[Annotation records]
····················
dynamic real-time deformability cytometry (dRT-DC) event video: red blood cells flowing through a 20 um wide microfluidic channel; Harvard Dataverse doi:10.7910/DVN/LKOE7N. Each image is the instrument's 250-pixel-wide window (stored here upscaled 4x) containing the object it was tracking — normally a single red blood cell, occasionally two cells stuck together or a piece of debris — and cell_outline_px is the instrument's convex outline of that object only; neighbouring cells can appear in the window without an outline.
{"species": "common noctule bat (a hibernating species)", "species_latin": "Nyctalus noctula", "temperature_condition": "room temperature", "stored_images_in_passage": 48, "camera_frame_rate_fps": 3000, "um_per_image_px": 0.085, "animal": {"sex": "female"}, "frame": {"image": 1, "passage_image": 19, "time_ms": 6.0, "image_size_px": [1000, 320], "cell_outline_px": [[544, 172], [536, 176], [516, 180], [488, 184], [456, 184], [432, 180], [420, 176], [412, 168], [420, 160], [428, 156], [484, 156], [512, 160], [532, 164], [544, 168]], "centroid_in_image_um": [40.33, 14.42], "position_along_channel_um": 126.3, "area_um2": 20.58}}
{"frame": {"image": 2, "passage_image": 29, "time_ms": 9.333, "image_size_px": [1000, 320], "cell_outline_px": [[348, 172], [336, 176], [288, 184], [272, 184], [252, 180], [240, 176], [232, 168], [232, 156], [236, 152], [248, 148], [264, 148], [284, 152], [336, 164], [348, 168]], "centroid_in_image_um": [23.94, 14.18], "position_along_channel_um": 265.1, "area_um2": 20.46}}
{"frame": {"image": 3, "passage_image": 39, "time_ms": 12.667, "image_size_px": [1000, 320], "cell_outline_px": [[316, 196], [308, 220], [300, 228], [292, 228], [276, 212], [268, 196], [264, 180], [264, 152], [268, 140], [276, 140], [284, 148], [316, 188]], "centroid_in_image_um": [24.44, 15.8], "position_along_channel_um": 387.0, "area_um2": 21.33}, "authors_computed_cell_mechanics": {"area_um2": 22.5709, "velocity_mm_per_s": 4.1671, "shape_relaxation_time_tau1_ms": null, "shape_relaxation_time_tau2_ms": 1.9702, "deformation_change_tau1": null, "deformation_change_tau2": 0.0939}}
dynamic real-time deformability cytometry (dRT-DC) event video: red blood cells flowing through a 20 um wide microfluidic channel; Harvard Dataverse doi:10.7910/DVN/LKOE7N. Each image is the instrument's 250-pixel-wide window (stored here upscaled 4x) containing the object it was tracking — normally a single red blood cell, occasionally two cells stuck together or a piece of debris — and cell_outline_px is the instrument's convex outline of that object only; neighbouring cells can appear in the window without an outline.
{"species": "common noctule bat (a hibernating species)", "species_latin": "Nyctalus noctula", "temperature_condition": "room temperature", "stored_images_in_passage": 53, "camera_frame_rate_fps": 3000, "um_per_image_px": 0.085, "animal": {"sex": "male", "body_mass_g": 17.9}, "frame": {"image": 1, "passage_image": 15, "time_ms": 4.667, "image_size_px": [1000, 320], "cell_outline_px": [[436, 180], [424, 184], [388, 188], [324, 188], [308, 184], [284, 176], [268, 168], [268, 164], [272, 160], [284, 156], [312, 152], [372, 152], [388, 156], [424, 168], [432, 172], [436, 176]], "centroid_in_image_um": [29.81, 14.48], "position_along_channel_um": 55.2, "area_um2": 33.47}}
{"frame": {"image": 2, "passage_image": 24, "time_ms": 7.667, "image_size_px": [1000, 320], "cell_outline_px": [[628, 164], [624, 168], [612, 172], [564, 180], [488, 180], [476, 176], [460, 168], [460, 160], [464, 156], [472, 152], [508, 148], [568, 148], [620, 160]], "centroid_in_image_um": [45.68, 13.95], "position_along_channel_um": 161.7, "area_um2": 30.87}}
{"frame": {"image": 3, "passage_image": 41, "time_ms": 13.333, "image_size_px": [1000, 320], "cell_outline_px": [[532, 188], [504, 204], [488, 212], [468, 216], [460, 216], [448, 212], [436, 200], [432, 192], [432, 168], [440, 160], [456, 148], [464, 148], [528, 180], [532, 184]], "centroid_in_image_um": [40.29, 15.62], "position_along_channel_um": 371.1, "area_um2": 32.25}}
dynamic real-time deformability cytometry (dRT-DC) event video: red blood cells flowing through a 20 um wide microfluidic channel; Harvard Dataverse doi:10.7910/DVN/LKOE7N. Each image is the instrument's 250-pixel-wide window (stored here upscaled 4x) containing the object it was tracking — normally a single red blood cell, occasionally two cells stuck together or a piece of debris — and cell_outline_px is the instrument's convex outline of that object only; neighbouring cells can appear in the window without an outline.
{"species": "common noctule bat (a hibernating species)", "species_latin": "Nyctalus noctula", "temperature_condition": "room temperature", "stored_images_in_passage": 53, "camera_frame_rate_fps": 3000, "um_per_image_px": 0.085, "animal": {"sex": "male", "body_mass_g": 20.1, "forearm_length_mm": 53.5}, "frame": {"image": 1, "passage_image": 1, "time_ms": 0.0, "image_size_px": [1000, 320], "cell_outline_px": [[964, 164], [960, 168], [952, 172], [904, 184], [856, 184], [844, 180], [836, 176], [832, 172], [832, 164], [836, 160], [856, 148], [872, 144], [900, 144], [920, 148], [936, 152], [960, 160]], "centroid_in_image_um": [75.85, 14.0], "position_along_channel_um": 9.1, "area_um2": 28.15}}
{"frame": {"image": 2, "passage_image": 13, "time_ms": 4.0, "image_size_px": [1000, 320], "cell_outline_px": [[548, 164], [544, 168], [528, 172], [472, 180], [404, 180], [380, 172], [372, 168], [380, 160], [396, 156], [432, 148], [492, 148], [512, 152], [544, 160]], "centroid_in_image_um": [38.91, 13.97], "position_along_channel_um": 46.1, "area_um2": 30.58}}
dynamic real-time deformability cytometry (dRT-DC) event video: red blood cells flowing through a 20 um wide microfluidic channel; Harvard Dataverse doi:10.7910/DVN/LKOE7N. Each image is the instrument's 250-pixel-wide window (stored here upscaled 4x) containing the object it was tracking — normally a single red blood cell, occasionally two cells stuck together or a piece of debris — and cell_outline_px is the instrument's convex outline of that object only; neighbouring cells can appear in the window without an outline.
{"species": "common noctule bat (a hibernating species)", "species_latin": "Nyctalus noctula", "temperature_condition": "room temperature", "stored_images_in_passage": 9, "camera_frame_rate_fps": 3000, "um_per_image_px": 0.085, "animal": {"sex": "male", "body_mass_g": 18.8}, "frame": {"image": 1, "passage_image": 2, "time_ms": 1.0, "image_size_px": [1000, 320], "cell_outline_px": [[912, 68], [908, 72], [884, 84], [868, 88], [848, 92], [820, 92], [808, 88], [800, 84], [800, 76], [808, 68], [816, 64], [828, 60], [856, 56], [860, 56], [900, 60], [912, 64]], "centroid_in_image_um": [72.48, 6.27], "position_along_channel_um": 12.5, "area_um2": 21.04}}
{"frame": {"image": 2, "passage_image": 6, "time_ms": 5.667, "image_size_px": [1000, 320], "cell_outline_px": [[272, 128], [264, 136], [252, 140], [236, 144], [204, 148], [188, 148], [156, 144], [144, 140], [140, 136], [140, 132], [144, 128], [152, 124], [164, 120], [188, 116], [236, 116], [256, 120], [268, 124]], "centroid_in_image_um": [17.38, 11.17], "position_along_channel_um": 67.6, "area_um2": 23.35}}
····················
- **Task to carry out**
Reproduce the entries above in full, verbatim.

- **Solved exercise**
dynamic real-time deformability cytometry (dRT-DC) event video: red blood cells flowing through a 20 um wide microfluidic channel; Harvard Dataverse doi:10.7910/DVN/LKOE7N. Each image is the instrument's 250-pixel-wide window (stored here upscaled 4x) containing the object it was tracking — normally a single red blood cell, occasionally two cells stuck together or a piece of debris — and cell_outline_px is the instrument's convex outline of that object only; neighbouring cells can appear in the window without an outline.
{"species": "common noctule bat (a hibernating species)", "species_latin": "Nyctalus noctula", "temperature_condition": "room temperature", "stored_images_in_passage": 48, "camera_frame_rate_fps": 3000, "um_per_image_px": 0.085, "animal": {"sex": "female"}, "frame": {"image": 1, "passage_image": 19, "time_ms": 6.0, "image_size_px": [1000, 320], "cell_outline_px": [[544, 172], [536, 176], [516, 180], [488, 184], [456, 184], [432, 180], [420, 176], [412, 168], [420, 160], [428, 156], [484, 156], [512, 160], [532, 164], [544, 168]], "centroid_in_image_um": [40.33, 14.42], "position_along_channel_um": 126.3, "area_um2": 20.58}}
{"frame": {"image": 2, "passage_image": 29, "time_ms": 9.333, "image_size_px": [1000, 320], "cell_outline_px": [[348, 172], [336, 176], [288, 184], [272, 184], [252, 180], [240, 176], [232, 168], [232, 156], [236, 152], [248, 148], [264, 148], [284, 152], [336, 164], [348, 168]], "centroid_in_image_um": [23.94, 14.18], "position_along_channel_um": 265.1, "area_um2": 20.46}}
{"frame": {"image": 3, "passage_image": 39, "time_ms": 12.667, "image_size_px": [1000, 320], "cell_outline_px": [[316, 196], [308, 220], [300, 228], [292, 228], [276, 212], [268, 196], [264, 180], [264, 152], [268, 140], [276, 140], [284, 148], [316, 188]], "centroid_in_image_um": [24.44, 15.8], "position_along_channel_um": 387.0, "area_um2": 21.33}, "authors_computed_cell_mechanics": {"area_um2": 22.5709, "velocity_mm_per_s": 4.1671, "shape_relaxation_time_tau1_ms": null, "shape_relaxation_time_tau2_ms": 1.9702, "deformation_change_tau1": null, "deformation_change_tau2": 0.0939}}
dynamic real-time deformability cytometry (dRT-DC) event video: red blood cells flowing through a 20 um wide microfluidic channel; Harvard Dataverse doi:10.7910/DVN/LKOE7N. Each image is the instrument's 250-pixel-wide window (stored here upscaled 4x) containing the object it was tracking — normally a single red blood cell, occasionally two cells stuck together or a piece of debris — and cell_outline_px is the instrument's convex outline of that object only; neighbouring cells can appear in the window without an outline.
{"species": "common noctule bat (a hibernating species)", "species_latin": "Nyctalus noctula", "temperature_condition": "room temperature", "stored_images_in_passage": 53, "camera_frame_rate_fps": 3000, "um_per_image_px": 0.085, "animal": {"sex": "male", "body_mass_g": 17.9}, "frame": {"image": 1, "passage_image": 15, "time_ms": 4.667, "image_size_px": [1000, 320], "cell_outline_px": [[436, 180], [424, 184], [388, 188], [324, 188], [308, 184], [284, 176], [268, 168], [268, 164], [272, 160], [284, 156], [312, 152], [372, 152], [388, 156], [424, 168], [432, 172], [436, 176]], "centroid_in_image_um": [29.81, 14.48], "position_along_channel_um": 55.2, "area_um2": 33.47}}
{"frame": {"image": 2, "passage_image": 24, "time_ms": 7.667, "image_size_px": [1000, 320], "cell_outline_px": [[628, 164], [624, 168], [612, 172], [564, 180], [488, 180], [476, 176], [460, 168], [460, 160], [464, 156], [472, 152], [508, 148], [568, 148], [620, 160]], "centroid_in_image_um": [45.68, 13.95], "position_along_channel_um": 161.7, "area_um2": 30.87}}
{"frame": {"image": 3, "passage_image": 41, "time_ms": 13.333, "image_size_px": [1000, 320], "cell_outline_px": [[532, 188], [504, 204], [488, 212], [468, 216], [460, 216], [448, 212], [436, 200], [432, 192], [432, 168], [440, 160], [456, 148], [464, 148], [528, 180], [532, 184]], "centroid_in_image_um": [40.29, 15.62], "position_along_channel_um": 371.1, "area_um2": 32.25}}
dynamic real-time deformability cytometry (dRT-DC) event video: red blood cells flowing through a 20 um wide microfluidic channel; Harvard Dataverse doi:10.7910/DVN/LKOE7N. Each image is the instrument's 250-pixel-wide window (stored here upscaled 4x) containing the object it was tracking — normally a single red blood cell, occasionally two cells stuck together or a piece of debris — and cell_outline_px is the instrument's convex outline of that object only; neighbouring cells can appear in the window without an outline.
{"species": "common noctule bat (a hibernating species)", "species_latin": "Nyctalus noctula", "temperature_condition": "room temperature", "stored_images_in_passage": 53, "camera_frame_rate_fps": 3000, "um_per_image_px": 0.085, "animal": {"sex": "male", "body_mass_g": 20.1, "forearm_length_mm": 53.5}, "frame": {"image": 1, "passage_image": 1, "time_ms": 0.0, "image_size_px": [1000, 320], "cell_outline_px": [[964, 164], [960, 168], [952, 172], [904, 184], [856, 184], [844, 180], [836, 176], [832, 172], [832, 164], [836, 160], [856, 148], [872, 144], [900, 144], [920, 148], [936, 152], [960, 160]], "centroid_in_image_um": [75.85, 14.0], "position_along_channel_um": 9.1, "area_um2": 28.15}}
{"frame": {"image": 2, "passage_image": 13, "time_ms": 4.0, "image_size_px": [1000, 320], "cell_outline_px": [[548, 164], [544, 168], [528, 172], [472, 180], [404, 180], [380, 172], [372, 168], [380, 160], [396, 156], [432, 148], [492, 148], [512, 152], [544, 160]], "centroid_in_image_um": [38.91, 13.97], "position_along_channel_um": 46.1, "area_um2": 30.58}}
dynamic real-time deformability cytometry (dRT-DC) event video: red blood cells flowing through a 20 um wide microfluidic channel; Harvard Dataverse doi:10.7910/DVN/LKOE7N. Each image is the instrument's 250-pixel-wide window (stored here upscaled 4x) containing the object it was tracking — normally a single red blood cell, occasionally two cells stuck together or a piece of debris — and cell_outline_px is the instrument's convex outline of that object only; neighbouring cells can appear in the window without an outline.
{"species": "common noctule bat (a hibernating species)", "species_latin": "Nyctalus noctula", "temperature_condition": "room temperature", "stored_images_in_passage": 9, "camera_frame_rate_fps": 3000, "um_per_image_px": 0.085, "animal": {"sex": "male", "body_mass_g": 18.8}, "frame": {"image": 1, "passage_image": 2, "time_ms": 1.0, "image_size_px": [1000, 320], "cell_outline_px": [[912, 68], [908, 72], [884, 84], [868, 88], [848, 92], [820, 92], [808, 88], [800, 84], [800, 76], [808, 68], [816, 64], [828, 60], [856, 56], [860, 56], [900, 60], [912, 64]], "centroid_in_image_um": [72.48, 6.27], "position_along_channel_um": 12.5, "area_um2": 21.04}}
{"frame": {"image": 2, "passage_image": 6, "time_ms": 5.667, "image_size_px": [1000, 320], "cell_outline_px": [[272, 128], [264, 136], [252, 140], [236, 144], [204, 148], [188, 148], [156, 144], [144, 140], [140, 136], [140, 132], [144, 128], [152, 124], [164, 120], [188, 116], [236, 116], [256, 120], [268, 124]], "centroid_in_image_um": [17.38, 11.17], "position_along_channel_um": 67.6, "area_um2": 23.35}}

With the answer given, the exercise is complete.